Saved data entries:
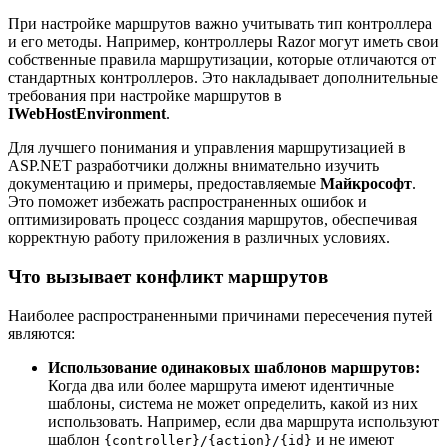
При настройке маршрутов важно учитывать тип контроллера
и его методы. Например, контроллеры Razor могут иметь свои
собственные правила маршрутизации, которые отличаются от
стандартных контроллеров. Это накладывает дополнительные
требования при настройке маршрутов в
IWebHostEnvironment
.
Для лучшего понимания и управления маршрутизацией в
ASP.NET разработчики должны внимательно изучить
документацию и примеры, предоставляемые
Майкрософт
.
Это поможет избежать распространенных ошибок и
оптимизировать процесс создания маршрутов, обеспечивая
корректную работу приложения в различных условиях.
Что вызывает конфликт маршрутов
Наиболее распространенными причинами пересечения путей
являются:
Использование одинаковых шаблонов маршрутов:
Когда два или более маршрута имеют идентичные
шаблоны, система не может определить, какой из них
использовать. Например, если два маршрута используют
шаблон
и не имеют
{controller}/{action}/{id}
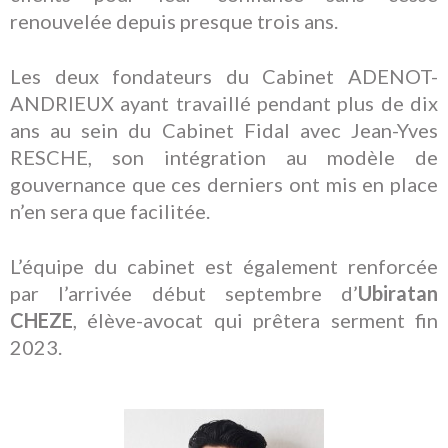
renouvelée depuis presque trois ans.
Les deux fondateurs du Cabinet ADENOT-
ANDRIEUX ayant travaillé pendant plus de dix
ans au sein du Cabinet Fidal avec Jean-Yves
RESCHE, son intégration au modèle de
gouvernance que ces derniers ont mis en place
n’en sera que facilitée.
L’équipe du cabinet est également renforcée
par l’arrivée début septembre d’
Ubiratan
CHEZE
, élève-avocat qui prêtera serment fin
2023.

Work task » Filter the records above down to the lines that hold the string "маршрута".

Task result »
Когда два или более маршрута имеют идентичные
использовать. Например, если два маршрута используют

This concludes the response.